# Exercise
Among the records, which lines include "admin"? List them.

• • •

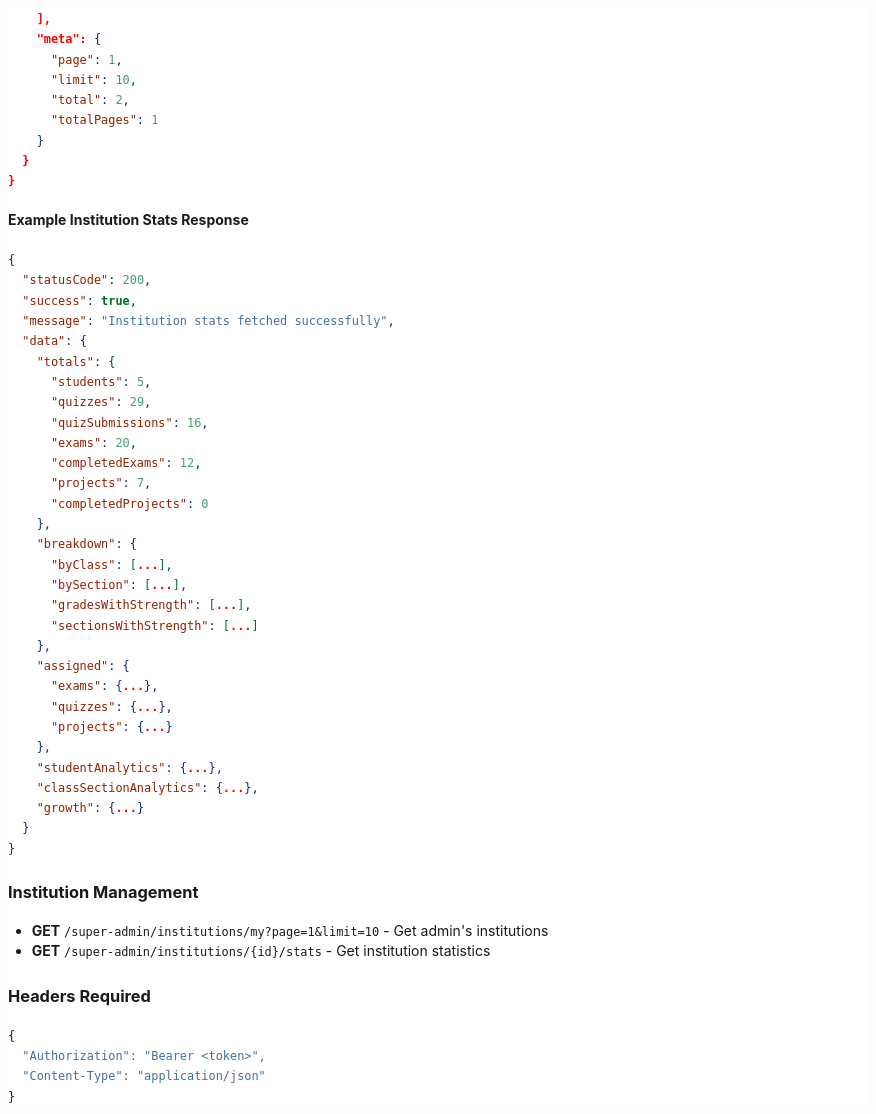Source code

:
 ```json
    ],
    "meta": {
      "page": 1,
      "limit": 10,
      "total": 2,
      "totalPages": 1
    }
  }
}
```

#### Example Institution Stats Response
```json
{
  "statusCode": 200,
  "success": true,
  "message": "Institution stats fetched successfully",
  "data": {
    "totals": {
      "students": 5,
      "quizzes": 29,
      "quizSubmissions": 16,
      "exams": 20,
      "completedExams": 12,
      "projects": 7,
      "completedProjects": 0
    },
    "breakdown": {
      "byClass": [...],
      "bySection": [...],
      "gradesWithStrength": [...],
      "sectionsWithStrength": [...]
    },
    "assigned": {
      "exams": {...},
      "quizzes": {...},
      "projects": {...}
    },
    "studentAnalytics": {...},
    "classSectionAnalytics": {...},
    "growth": {...}
  }
}
```

### Institution Management
- **GET** `/super-admin/institutions/my?page=1&limit=10` - Get admin's institutions
- **GET** `/super-admin/institutions/{id}/stats` - Get institution statistics

### Headers Required
```javascript
{
  "Authorization": "Bearer <token>",
  "Content-Type": "application/json"
}
```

• • •

# Response for this exercise
- **GET** `/super-admin/institutions/my?page=1&limit=10` - Get admin's institutions
- **GET** `/super-admin/institutions/{id}/stats` - Get institution statistics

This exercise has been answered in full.